Submitted to: Veterinary Record
Publication Type: Peer Reviewed Journal
Publication Acceptance Date: 3/20/2006
Publication Date: 8/15/2006
Citation: O'Reilly, K.M., Harris, M.J., Mendl, M.T., Held, S., Moinard, C., Statham, P., Marchant Forde, J.N., Green, L.E. 2006. Factors associated with preweaning mortality on commercial pig farms in England and Wales. Veterinary Record. 159:193-196. Interpretive Summary: In commercial pig production a breeding sow produces 10-12 piglets per litter and has approximately 2 - 2.4 litters per year. A small proportion of the litter (0.5 pigs / litter) may be stillborn and not all live-born piglets survive until weaning. The average pre-weaning mortality is between 11-13 percent but there is a wide variation. This variability indicates that reduction in pre-weaning mortality is possible on many farms. We are currently engaged in a long-term epidemiological study to identify risk factors associated with pre-weaning mortality in a variety of commercial farrowing systems. In order to generate hypotheses for this long-term study, we carried out exploratory analysis on pilot data collected from 68 farms. We found that the average pre-weaning mortality was 10.7%, with a range of 2% to 16%. The distribution had two peaks at 9% and 15%, and these peaks were associated with weaning age. Factors associated with decreased mortality included the provision of bedding in a piglet creep area, an overall pen size of between 4.0-5.0 m^2, the presence of the stockperson during farrowing and the fact that the farm was a breeding only unit. The results have highlighted some areas on which to concentrate in the long-term study but they already indicate housing and husbandry factors that may help producers to impact mortality on their unit, to increase productivity and piglet welfare.

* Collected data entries
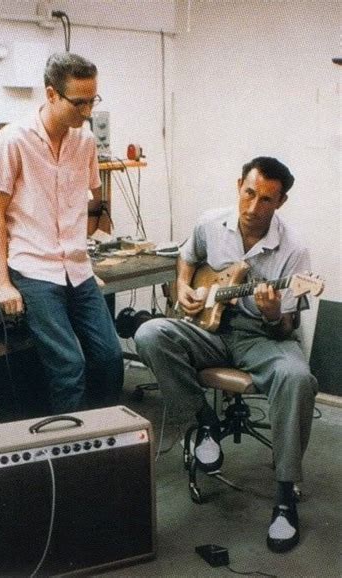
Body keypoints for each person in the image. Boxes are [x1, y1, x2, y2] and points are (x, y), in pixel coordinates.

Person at [135, 157, 318, 553]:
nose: (253, 208)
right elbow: (186, 256)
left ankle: (285, 496)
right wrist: (185, 286)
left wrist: (273, 312)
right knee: (149, 332)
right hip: (210, 330)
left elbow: (285, 326)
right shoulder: (210, 224)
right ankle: (203, 422)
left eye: (266, 200)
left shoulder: (295, 252)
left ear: (281, 202)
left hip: (263, 337)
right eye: (249, 194)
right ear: (239, 186)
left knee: (298, 378)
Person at [0, 52, 123, 414]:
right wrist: (2, 282)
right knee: (69, 368)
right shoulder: (12, 141)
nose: (88, 111)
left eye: (93, 100)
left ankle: (109, 448)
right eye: (79, 103)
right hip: (35, 271)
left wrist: (87, 258)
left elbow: (89, 203)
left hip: (77, 269)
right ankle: (70, 461)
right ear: (50, 94)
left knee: (109, 358)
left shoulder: (85, 141)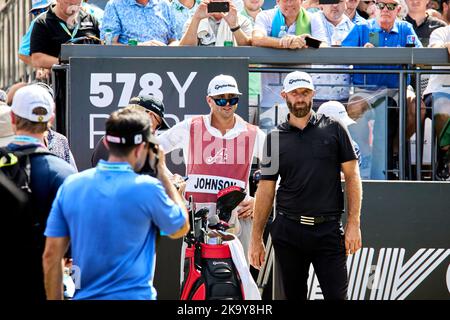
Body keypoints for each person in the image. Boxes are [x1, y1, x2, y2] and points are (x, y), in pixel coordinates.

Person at [43, 107, 189, 300]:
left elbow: (52, 256)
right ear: (143, 147)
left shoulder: (72, 185)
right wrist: (161, 170)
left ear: (106, 141)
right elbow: (180, 227)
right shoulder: (148, 189)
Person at [248, 71, 362, 300]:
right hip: (288, 231)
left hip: (328, 230)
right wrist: (256, 237)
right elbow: (266, 189)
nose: (300, 98)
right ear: (284, 95)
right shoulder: (274, 137)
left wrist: (353, 224)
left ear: (313, 94)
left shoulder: (335, 128)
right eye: (295, 93)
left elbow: (352, 176)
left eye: (305, 92)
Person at [157, 74, 266, 258]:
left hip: (237, 222)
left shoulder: (252, 132)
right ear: (209, 100)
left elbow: (282, 167)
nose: (227, 104)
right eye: (221, 99)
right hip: (197, 221)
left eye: (232, 98)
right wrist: (171, 180)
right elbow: (153, 149)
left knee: (238, 283)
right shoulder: (191, 126)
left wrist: (259, 200)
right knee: (195, 282)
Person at [2, 84, 76, 301]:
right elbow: (70, 249)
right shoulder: (65, 174)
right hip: (43, 285)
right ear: (50, 120)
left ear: (13, 119)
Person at [342, 0, 423, 179]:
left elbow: (422, 58)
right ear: (374, 8)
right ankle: (363, 155)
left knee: (419, 106)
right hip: (367, 89)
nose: (386, 9)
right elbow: (342, 54)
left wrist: (402, 53)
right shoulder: (362, 28)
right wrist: (361, 53)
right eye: (381, 5)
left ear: (399, 10)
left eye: (391, 6)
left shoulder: (406, 29)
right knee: (354, 106)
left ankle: (395, 149)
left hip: (398, 88)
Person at [91, 95, 170, 166]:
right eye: (158, 124)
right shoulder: (140, 145)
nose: (155, 131)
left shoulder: (109, 139)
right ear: (150, 116)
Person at [309, 0, 354, 109]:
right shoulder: (309, 21)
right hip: (314, 96)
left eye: (339, 1)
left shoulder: (353, 27)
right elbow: (302, 41)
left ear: (346, 3)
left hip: (344, 98)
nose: (334, 5)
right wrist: (312, 43)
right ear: (321, 4)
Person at [30, 0, 100, 70]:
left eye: (77, 4)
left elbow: (103, 50)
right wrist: (67, 64)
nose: (73, 7)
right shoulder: (43, 22)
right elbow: (37, 59)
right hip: (59, 77)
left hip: (89, 76)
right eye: (68, 3)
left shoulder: (91, 20)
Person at [422, 26, 450, 180]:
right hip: (437, 93)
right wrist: (447, 46)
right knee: (445, 104)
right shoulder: (441, 32)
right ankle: (445, 158)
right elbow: (435, 49)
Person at [100, 0, 178, 46]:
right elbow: (108, 44)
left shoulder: (165, 5)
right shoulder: (115, 5)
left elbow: (173, 40)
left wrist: (165, 50)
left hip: (164, 66)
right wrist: (140, 48)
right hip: (129, 68)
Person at [179, 0, 252, 46]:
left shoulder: (243, 21)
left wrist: (234, 26)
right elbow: (184, 52)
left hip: (232, 68)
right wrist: (196, 19)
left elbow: (250, 50)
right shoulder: (193, 20)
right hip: (201, 67)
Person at [317, 100, 361, 166]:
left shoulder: (353, 147)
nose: (343, 129)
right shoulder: (307, 146)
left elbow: (350, 174)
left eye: (343, 126)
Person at [18, 0, 52, 69]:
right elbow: (22, 53)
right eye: (36, 12)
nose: (40, 14)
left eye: (44, 10)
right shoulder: (38, 21)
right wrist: (42, 68)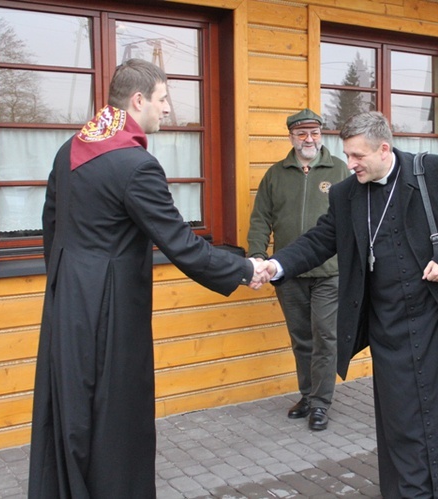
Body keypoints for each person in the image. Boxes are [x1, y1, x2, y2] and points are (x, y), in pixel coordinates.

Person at [29, 59, 266, 498]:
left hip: (66, 302)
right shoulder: (136, 165)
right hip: (112, 308)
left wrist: (69, 281)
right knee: (118, 419)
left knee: (71, 414)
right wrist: (246, 268)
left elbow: (51, 224)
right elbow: (180, 244)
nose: (169, 110)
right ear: (138, 100)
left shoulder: (70, 149)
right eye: (163, 99)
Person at [256, 111, 438, 498]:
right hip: (387, 327)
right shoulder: (347, 193)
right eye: (347, 155)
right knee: (398, 423)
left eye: (357, 156)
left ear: (384, 149)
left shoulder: (432, 171)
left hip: (434, 322)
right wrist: (276, 264)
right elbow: (319, 241)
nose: (349, 164)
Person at [247, 108, 349, 431]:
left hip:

* PROBLEM SET
**A.** In the summary on preweaning pig mortality, what average pre-weaning mortality did the exploratory analysis find?
**B.** List every factor that the summary on preweaning pig mortality reports as associated with decreased mortality.

* PROBLEM SOLUTIONS
**A.** 10.7%, with a range of 2% to 16%.

**B.**
- Provision of bedding in a piglet creep area
- An overall pen size of between 4.0-5.0 m^2
- The presence of the stockperson during farrowing
- The farm being a breeding only unit